While the market panic in 2025, Buffett was not in a hurry to sell. If the price goes down further, he will buy it. Otherwise, he was attracting interest. Win-win.
The huge Berkshire cash pile could also be part of the succession strategy. At 94, Buffett has already handed the reins to Greg Abel. That war-heavy? It’s not just a defensive shield. It’s a loaded gun for the next leader. You’re ready to hit when the time is right.

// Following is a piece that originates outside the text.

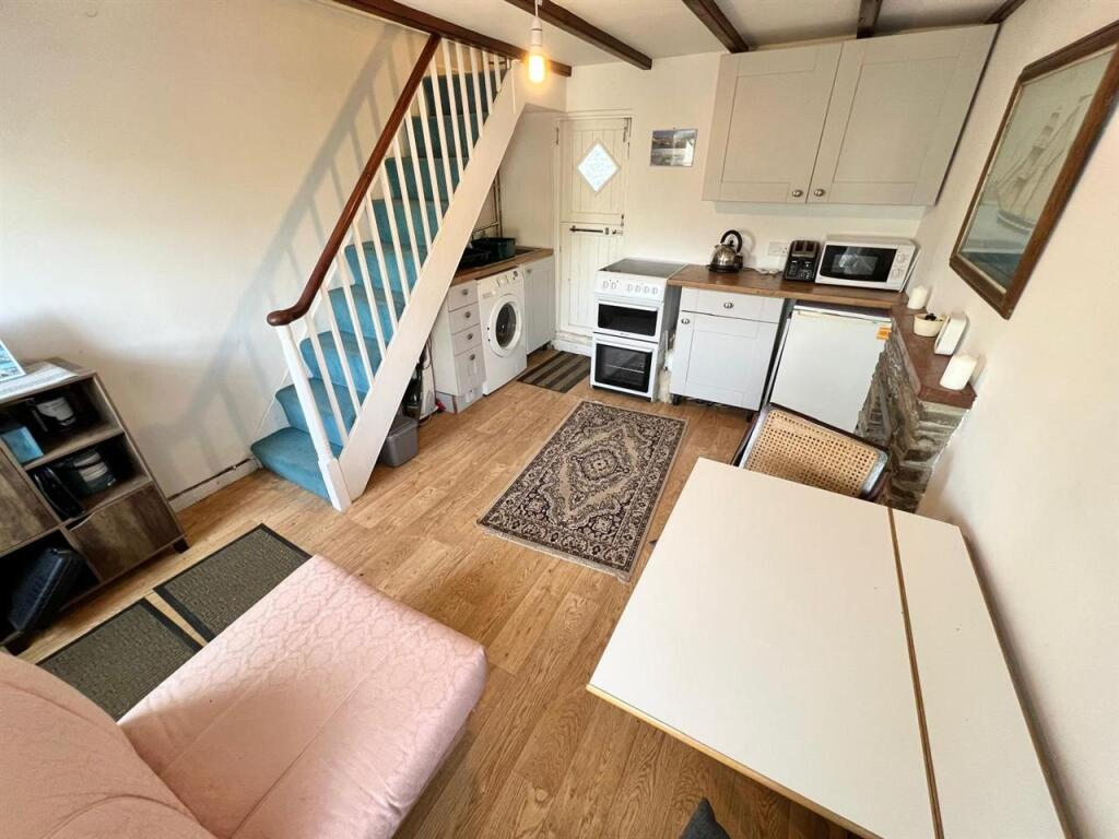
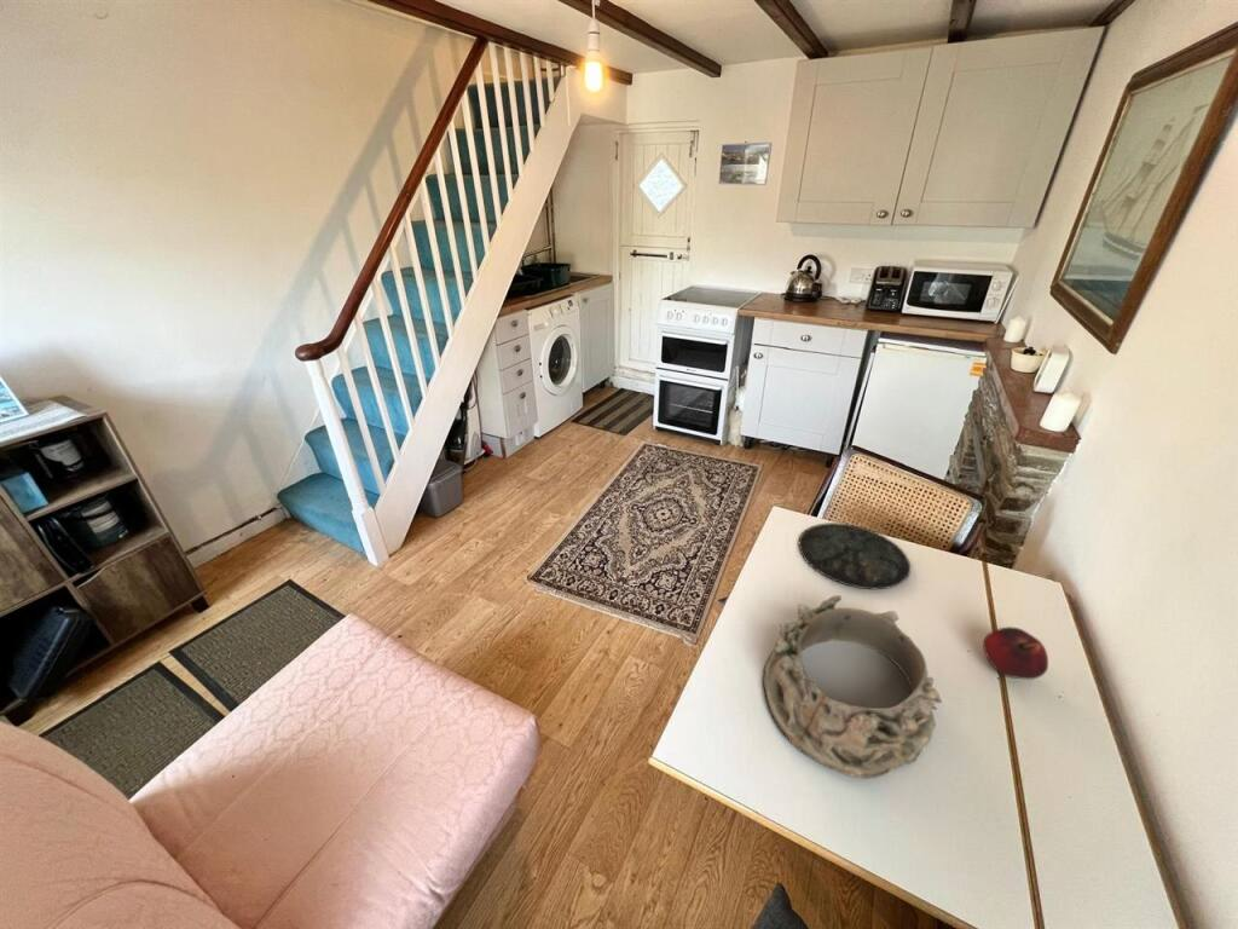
+ plate [798,521,912,590]
+ fruit [982,625,1049,681]
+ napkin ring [762,594,943,780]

Lessons from Oracle in Omaha
- Restraint is a superpower
You don’t need a billion dollar portfolio to invest like Buffett. It’s just the ability to wait. - Don’t overpay the hype
“It’s better to buy a better company at a fair price than a fair company,” that’s Buffett’s mantra. - Cash is undervalued
Whether you’re focusing on inventory, real estate or mangoes at Sabzi Mandi, cash gives you choice. When the price is too high, leave and when it’s fair, come back. - Act when fear returns
Buffett is already investing again. This time, it is found in undervalued Japanese stocks. And he continues to do what he always does.
Final Thoughts: What can you do?
You don’t have to be Warren Buffett. But you can learn from him.
- Not just in emergencies, opportunity.
- Please calm down when the market turns red.
- Adjust the hype. Adjust to value.
- If nothing looks good, don’t be afraid to sit in cash.
- i am ready. Because when others panic, it’s your time.
So, how does Market Blood Bass feel to you?
If you’re playing smartly, tap on the back. If not, then now is probably the best time to create that war heart.
(Author Chakrivardhan Kuppala is co-founder and executive director of the Prime Minister’s property FinServ. The view is unique.)